After some back and forth at the property manager’s desk, he finally agreed to a clause in the lease that said the company would install the bars before we moved in. There were some other small, probably illicit oddities in the lease that I was willing to ignore, like a lack of smoke alarms. I didn't mind living on the margins of the law if it meant $600 rent.
Initially, the only big problem was that the contractor didn't finish the renovation until two weeks after we were scheduled to move in. On the sunny side, while I slept on Joe's parents' couch in Hell's Kitchen waiting for my home to be ready, the construction guys said I could lock all of my stuff in their storage room behind the apartment. That's how I discovered this dimly lit purgatory sealed by two bombproof steel doors—just a tiny, dingy room—in between my apartment and an adjacent store that sold photo decal t-shirts. Very strange.
We finally moved in, then came June and the city got hot. It was the hottest summer on record in 75 years. And once that heatwave started, the shootings followed. And we still didn't have bars on the windows.
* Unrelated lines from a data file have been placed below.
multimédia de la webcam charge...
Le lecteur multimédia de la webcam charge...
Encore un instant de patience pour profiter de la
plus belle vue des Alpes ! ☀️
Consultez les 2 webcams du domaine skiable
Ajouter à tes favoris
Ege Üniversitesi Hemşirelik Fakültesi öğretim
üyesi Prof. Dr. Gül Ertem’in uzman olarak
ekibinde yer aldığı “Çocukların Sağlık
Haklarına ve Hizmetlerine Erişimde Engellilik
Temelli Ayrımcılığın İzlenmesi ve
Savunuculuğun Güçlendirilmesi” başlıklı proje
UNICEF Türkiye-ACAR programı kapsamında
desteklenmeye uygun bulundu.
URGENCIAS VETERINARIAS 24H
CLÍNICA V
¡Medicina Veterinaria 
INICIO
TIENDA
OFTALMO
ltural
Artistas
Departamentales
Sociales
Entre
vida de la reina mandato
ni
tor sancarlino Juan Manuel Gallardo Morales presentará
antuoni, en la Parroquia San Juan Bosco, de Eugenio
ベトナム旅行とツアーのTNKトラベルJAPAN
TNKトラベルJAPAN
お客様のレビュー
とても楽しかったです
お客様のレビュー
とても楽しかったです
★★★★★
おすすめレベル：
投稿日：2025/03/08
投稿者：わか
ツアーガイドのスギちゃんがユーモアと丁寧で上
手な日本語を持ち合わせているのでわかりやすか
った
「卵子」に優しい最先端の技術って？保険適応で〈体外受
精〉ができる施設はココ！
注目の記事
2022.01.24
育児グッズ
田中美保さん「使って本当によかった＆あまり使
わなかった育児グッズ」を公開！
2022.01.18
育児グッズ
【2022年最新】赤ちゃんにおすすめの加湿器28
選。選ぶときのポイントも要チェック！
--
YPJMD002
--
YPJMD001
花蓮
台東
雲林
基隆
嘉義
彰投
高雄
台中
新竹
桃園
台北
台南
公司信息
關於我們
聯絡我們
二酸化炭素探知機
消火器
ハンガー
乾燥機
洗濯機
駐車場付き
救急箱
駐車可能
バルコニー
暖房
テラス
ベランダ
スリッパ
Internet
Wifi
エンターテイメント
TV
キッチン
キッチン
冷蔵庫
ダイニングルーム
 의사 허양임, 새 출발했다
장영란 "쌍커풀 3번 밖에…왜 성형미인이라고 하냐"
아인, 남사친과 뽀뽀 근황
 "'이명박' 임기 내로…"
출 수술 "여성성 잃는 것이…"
I was emailing the manager so often the messages were eventually reduced to things like: “Bars? Today?”
But it didn't matter that we never got bars because the guy who broke in just kicked in the flimsy front door. Joe and I were out at separate establishments. Unlucky Eric was asleep at home. He woke up and, through the little window on the wall of his cube room, saw someone close my bedroom door. Thinking I might have invited friends over, he walked into the hall to see who was there. The bandit was disguised in a big hood and bandana so Eric didn't see the guy's face when he said “Better call 911.” The bandit then jabbed Eric in the nose: concealed between his fingers was a razor blade that dug deep down into my roommate's right nostril. The ol' razor-blade-punching technique is meant to stun. You get a lot of blood out of someone that way, but there's far less risk of accidentally killing the victim than there is with a knife. Still, the razor came so close to Eric's eye.
In the end, he was fine. An ambulance took him to the hospital and today the only physical reminder of the assault is a thin pale scar that I think gives him character. The bandit only stole my stuff: my MacBook and my dead grandfather's antique camera. It could have been worse, though. I'd rather lose my stuff than my nose.
We moved everything out of the apartment the next day and I was back on my roommate's parents' couch that night. The management company didn't even return my calls for five days after I left a furious voicemail detailing what had happened. Over the course of the next month, while Joe stayed with his parents and Eric and I moved into a third-floor apartment with heavy duty window bars, I emailed and phoned everyone I could access at the company. We were never even given the landlord’s number. One person would usually stop returning my calls and then I'd start from scratch with the next person the company pawned off on me. A letter from a lawyer friend finally yielded an email from the firm's co-owner, who said we could break the lease. We didn't get our security deposits back, of course, but they didn't get their last month's rent either, and also I peed all over the kitchen while we were moving out. I figure the score is even.
I walked by the place just the other day for the first time in three years. It looks like they've got people living in it. They've got bars on the windows now and a reinforced door, too.